[Saved data entries]
+ + +

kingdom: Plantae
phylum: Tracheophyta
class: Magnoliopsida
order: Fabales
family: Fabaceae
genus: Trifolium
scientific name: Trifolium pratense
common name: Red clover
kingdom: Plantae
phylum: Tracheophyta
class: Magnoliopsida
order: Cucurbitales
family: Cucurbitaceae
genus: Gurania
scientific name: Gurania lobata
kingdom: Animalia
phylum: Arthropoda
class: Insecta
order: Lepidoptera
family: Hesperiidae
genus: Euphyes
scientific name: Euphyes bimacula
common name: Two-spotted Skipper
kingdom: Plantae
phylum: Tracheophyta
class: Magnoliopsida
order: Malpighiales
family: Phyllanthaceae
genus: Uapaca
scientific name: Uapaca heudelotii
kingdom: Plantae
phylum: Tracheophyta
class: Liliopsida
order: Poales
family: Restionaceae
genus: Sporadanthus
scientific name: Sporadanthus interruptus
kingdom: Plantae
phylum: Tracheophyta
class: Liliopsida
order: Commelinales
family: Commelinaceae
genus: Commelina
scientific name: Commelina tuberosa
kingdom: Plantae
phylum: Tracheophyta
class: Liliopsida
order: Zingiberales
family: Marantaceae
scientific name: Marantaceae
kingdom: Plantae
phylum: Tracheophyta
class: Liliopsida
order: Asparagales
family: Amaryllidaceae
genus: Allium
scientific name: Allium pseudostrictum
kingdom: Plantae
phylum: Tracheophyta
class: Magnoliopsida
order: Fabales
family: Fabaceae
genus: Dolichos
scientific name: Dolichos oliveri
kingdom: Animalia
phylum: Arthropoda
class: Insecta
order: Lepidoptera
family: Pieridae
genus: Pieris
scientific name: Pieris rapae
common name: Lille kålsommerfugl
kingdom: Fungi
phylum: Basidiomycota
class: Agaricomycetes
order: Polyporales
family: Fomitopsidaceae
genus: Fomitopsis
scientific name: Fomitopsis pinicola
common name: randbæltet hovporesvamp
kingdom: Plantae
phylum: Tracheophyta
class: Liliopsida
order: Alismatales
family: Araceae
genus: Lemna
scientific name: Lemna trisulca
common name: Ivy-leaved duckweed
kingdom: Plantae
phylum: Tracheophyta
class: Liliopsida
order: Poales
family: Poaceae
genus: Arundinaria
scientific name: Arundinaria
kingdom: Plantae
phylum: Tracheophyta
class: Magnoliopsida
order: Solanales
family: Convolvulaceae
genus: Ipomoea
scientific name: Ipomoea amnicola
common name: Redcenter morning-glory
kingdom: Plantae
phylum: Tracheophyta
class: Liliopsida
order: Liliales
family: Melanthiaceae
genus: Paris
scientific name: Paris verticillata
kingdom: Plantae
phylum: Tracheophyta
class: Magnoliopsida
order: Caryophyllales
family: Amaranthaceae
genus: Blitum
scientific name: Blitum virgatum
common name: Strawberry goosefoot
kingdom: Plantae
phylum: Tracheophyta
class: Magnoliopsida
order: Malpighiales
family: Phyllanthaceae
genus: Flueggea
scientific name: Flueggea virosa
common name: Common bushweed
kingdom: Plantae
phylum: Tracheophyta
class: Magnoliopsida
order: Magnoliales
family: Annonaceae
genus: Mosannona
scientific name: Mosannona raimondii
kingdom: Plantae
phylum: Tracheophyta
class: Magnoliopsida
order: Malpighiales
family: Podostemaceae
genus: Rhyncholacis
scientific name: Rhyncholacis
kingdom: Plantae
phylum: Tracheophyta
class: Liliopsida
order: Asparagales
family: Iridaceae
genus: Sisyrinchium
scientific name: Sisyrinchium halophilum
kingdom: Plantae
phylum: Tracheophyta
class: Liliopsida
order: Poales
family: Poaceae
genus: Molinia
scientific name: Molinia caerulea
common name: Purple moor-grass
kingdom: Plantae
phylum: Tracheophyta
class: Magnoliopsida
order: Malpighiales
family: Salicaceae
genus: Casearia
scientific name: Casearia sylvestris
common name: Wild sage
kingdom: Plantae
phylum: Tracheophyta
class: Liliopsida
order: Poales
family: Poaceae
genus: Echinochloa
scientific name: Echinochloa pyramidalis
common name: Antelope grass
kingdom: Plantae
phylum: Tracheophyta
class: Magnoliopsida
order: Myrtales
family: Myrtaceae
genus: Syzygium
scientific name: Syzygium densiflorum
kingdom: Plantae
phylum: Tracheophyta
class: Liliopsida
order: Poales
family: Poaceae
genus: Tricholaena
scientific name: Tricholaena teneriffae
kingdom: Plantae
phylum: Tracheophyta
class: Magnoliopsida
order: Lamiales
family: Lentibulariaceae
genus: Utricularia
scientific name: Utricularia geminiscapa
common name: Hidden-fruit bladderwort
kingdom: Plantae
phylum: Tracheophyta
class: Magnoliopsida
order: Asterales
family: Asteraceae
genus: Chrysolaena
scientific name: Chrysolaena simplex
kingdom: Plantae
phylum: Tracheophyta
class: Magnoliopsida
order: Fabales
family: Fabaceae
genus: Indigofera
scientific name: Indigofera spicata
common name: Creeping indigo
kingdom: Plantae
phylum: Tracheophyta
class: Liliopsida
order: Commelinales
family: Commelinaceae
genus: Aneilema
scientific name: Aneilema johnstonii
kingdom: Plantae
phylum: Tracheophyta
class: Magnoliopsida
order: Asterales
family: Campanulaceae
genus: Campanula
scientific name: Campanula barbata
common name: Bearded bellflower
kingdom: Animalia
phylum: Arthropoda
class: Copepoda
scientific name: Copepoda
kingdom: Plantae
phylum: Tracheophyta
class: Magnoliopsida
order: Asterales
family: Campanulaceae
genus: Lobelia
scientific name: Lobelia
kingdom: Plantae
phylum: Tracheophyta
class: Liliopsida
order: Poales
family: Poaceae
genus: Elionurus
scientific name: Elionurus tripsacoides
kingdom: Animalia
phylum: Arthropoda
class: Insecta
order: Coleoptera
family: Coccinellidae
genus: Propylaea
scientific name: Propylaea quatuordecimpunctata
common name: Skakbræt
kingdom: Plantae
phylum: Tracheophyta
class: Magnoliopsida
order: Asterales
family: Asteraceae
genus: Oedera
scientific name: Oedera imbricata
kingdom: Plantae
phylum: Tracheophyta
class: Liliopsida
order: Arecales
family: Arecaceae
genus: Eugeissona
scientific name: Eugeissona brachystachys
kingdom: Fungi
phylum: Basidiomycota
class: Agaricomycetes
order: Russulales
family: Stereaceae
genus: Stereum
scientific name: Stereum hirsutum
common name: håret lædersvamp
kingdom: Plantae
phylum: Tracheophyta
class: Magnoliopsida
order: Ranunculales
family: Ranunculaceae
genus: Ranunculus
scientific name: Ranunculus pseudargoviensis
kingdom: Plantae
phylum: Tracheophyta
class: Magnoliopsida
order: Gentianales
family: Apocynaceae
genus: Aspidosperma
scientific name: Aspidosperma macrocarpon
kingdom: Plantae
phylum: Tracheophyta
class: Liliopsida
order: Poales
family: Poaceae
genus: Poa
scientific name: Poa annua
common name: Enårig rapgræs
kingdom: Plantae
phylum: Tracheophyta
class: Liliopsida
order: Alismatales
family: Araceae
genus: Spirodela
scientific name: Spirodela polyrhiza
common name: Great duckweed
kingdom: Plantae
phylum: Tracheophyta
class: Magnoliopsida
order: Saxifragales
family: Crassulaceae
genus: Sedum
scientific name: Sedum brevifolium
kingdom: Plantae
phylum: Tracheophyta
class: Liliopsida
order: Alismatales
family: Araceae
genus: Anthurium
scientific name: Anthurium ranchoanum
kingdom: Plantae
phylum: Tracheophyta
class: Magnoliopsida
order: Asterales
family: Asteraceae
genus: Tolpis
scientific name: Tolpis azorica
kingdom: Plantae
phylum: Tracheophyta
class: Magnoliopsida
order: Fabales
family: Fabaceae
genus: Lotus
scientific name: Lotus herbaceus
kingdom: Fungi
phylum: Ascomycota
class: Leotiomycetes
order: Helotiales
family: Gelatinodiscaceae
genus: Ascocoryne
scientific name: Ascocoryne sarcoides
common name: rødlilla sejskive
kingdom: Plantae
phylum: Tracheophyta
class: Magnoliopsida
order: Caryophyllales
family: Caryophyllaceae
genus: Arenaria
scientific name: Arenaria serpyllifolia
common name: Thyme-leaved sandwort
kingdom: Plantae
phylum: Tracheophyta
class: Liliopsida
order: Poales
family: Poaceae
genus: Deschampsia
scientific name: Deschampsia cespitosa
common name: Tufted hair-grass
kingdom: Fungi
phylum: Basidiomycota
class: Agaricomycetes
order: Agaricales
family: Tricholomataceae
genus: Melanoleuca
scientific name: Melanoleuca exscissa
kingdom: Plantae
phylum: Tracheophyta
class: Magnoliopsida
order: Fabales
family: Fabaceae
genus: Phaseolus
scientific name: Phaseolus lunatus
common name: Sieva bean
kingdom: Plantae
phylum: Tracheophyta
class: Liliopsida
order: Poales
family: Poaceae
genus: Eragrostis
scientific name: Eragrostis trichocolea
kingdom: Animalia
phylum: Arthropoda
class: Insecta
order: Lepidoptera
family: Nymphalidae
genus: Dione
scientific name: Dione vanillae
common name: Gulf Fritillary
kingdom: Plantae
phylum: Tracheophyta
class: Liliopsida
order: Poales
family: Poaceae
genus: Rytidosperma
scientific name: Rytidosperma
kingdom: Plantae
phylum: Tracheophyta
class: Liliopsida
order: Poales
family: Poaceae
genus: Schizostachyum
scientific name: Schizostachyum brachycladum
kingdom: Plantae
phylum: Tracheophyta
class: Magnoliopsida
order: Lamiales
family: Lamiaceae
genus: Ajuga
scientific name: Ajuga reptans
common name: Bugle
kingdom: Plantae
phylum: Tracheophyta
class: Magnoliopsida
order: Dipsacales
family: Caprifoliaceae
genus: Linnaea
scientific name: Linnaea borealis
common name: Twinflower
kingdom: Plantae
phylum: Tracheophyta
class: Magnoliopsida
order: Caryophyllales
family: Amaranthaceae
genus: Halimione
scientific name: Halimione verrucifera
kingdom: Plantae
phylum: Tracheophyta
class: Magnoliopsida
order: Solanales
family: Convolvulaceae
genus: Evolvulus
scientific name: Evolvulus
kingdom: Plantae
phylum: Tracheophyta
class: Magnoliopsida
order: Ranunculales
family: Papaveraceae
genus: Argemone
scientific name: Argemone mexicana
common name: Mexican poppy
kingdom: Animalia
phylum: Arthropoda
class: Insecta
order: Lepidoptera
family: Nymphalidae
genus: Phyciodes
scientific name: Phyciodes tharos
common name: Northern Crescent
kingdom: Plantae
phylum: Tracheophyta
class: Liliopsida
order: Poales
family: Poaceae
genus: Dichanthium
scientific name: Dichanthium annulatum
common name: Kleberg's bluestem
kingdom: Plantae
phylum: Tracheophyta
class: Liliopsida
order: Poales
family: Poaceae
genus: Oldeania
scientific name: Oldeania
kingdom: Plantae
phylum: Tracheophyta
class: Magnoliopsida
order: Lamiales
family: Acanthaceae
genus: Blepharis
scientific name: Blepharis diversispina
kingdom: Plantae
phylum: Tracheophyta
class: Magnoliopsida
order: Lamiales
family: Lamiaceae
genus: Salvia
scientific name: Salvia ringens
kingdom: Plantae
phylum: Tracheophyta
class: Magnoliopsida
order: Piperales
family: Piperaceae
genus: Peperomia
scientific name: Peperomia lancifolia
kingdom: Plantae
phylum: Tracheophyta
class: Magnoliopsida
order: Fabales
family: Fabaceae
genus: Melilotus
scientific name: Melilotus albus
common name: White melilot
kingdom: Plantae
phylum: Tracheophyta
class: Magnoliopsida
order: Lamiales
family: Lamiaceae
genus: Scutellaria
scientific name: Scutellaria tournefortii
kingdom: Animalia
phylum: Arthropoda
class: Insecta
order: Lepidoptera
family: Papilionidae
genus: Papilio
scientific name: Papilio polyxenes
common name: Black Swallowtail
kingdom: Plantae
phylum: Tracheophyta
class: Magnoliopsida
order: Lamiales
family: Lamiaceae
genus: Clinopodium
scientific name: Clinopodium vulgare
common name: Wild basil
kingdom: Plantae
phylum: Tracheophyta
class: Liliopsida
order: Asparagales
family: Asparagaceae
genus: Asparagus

+ + +

* STATED EXERCISE:
Copy the items word for word, starting at the beginning and ending after the line that contains "genus: Gurania".

* EXERCISE SOLUTION:
kingdom: Plantae
phylum: Tracheophyta
class: Magnoliopsida
order: Fabales
family: Fabaceae
genus: Trifolium
scientific name: Trifolium pratense
common name: Red clover
kingdom: Plantae
phylum: Tracheophyta
class: Magnoliopsida
order: Cucurbitales
family: Cucurbitaceae
genus: Gurania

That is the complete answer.